* Arbeitsauftrag
Ermittle jede Zeile, in der die Zeichenfolge "Dispodent" vorkommt, und schreibe diese Zeilen vollständig ab.

⟨

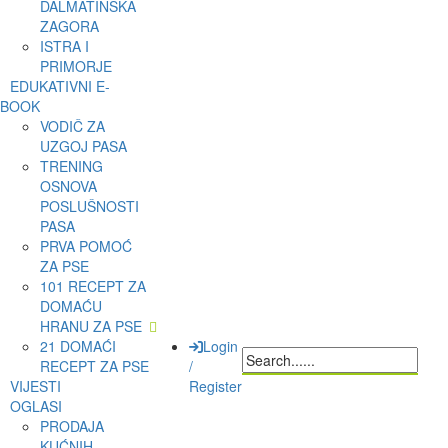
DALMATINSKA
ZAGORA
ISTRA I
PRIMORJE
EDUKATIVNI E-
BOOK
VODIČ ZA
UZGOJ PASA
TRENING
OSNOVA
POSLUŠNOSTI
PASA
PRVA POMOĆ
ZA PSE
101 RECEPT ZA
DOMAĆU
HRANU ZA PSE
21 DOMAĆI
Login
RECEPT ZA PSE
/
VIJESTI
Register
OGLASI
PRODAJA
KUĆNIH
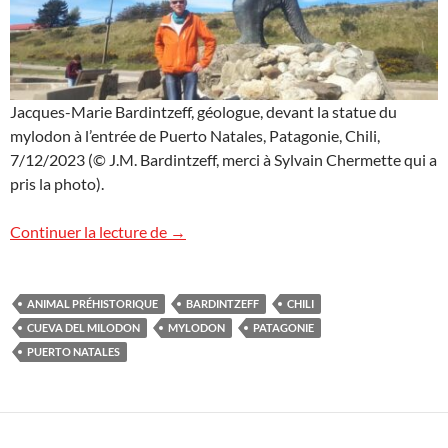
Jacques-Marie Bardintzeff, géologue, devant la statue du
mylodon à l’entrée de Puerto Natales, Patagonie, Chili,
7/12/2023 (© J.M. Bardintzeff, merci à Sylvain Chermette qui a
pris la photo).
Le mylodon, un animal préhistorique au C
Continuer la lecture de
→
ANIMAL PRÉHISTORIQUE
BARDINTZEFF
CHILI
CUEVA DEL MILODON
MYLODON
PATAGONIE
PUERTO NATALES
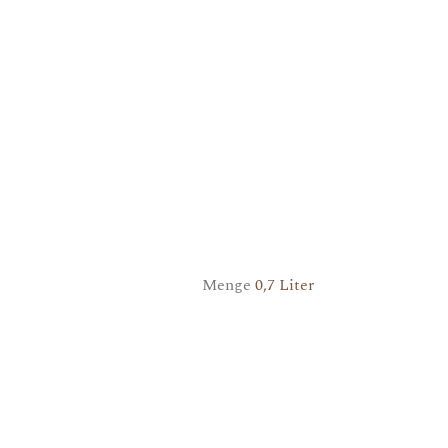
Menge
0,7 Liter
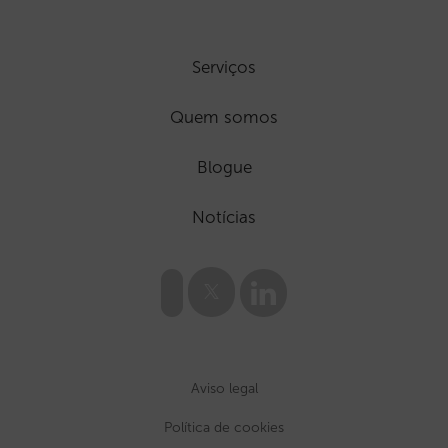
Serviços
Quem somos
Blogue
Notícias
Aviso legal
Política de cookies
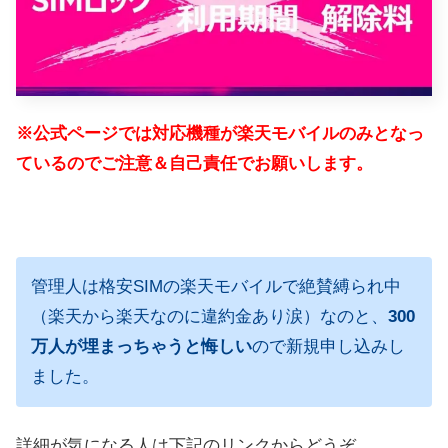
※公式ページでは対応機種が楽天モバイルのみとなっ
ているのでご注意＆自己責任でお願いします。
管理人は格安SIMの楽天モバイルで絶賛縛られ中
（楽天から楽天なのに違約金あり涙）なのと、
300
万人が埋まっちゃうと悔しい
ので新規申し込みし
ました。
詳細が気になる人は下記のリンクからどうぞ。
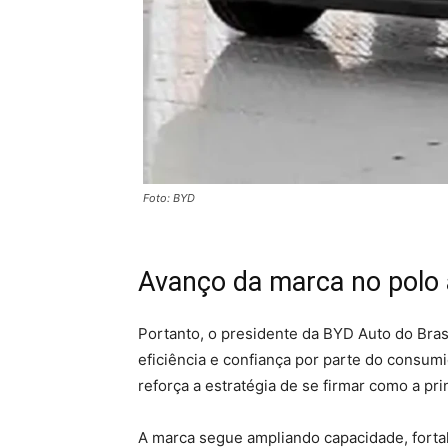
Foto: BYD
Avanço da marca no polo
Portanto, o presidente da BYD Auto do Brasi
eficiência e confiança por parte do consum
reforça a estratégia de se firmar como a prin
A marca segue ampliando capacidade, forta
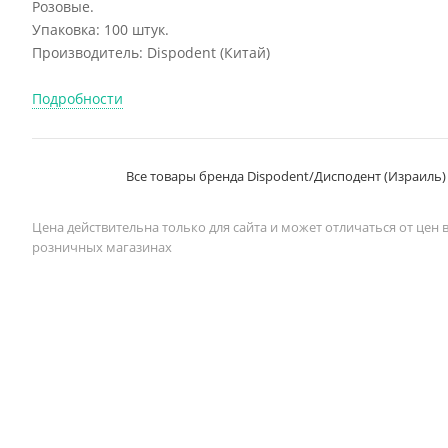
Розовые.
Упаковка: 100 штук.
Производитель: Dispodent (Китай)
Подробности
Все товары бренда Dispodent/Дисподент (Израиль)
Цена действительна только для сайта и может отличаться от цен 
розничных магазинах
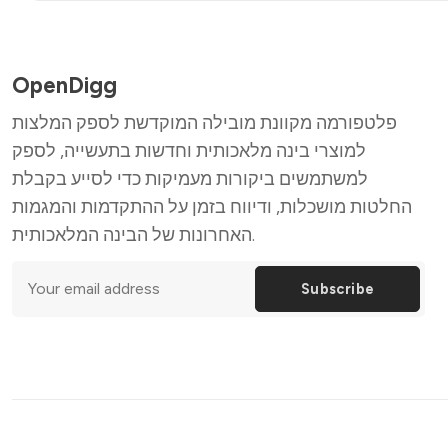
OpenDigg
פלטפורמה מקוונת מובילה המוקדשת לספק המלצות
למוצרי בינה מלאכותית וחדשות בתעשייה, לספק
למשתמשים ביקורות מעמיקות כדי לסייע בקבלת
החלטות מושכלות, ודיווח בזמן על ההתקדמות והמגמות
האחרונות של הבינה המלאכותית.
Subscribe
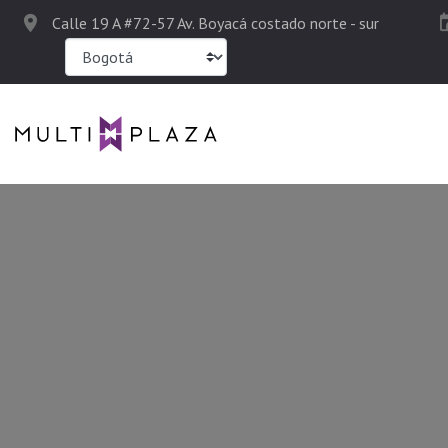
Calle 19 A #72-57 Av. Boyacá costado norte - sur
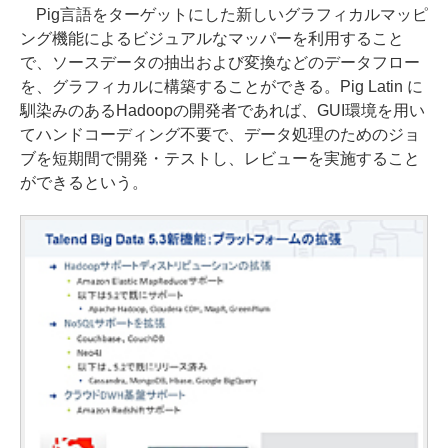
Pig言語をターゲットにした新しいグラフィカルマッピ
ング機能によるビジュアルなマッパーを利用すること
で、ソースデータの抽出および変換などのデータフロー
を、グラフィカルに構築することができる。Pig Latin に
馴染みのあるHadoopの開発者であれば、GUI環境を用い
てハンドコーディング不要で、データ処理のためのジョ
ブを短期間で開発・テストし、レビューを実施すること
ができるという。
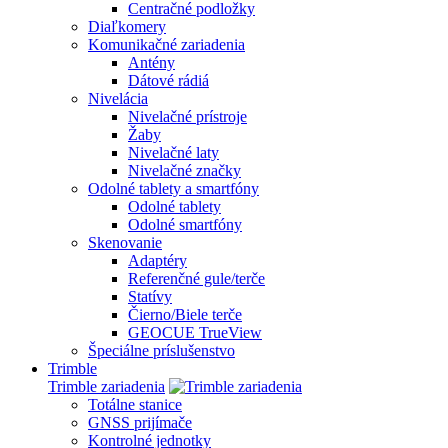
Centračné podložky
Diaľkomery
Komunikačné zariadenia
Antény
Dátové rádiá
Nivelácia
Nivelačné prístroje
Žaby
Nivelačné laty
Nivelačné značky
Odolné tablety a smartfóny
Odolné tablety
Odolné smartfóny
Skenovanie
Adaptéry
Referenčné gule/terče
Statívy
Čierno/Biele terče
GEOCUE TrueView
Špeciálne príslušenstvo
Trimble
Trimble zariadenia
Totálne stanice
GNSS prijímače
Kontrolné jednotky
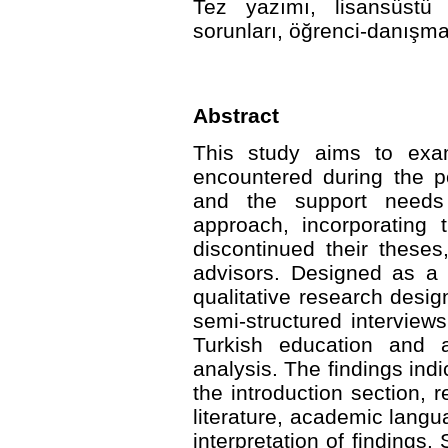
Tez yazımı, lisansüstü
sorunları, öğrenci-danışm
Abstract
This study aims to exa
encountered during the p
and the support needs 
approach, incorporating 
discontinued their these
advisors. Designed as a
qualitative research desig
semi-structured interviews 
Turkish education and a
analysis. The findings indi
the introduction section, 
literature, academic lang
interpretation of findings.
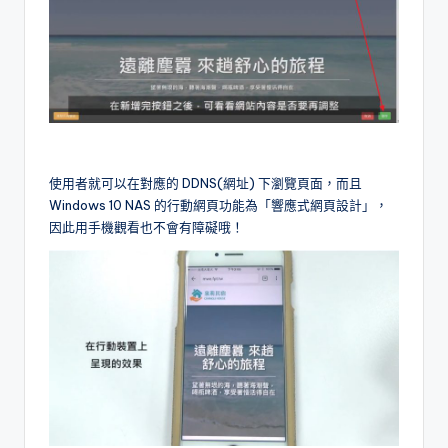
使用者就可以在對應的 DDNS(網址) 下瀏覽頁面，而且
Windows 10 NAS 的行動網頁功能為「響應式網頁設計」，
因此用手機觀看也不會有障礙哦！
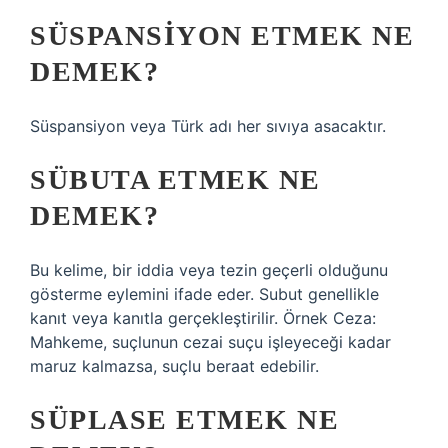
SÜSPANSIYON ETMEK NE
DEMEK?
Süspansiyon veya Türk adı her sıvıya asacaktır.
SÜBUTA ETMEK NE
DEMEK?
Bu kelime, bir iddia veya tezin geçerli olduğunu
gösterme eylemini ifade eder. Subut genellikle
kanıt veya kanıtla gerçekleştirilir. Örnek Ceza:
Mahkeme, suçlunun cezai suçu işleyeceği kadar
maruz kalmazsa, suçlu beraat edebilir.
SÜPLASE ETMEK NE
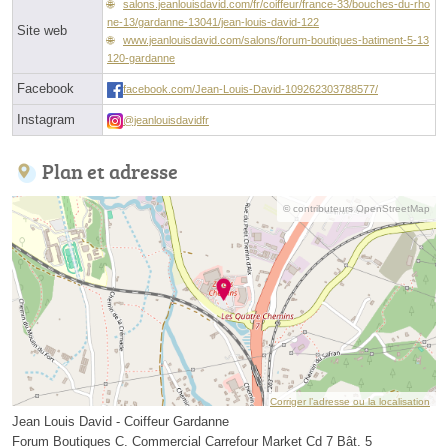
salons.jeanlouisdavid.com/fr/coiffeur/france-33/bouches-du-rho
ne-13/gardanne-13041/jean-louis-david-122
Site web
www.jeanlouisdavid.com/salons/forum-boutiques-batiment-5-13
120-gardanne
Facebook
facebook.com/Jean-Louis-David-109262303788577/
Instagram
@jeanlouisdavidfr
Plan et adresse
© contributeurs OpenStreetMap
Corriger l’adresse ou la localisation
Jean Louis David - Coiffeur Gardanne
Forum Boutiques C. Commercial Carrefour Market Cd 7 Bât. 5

⟩

* Endgültige Antwort
Производитель: Dispodent (Китай)
Все товары бренда Dispodent/Дисподент (Израиль)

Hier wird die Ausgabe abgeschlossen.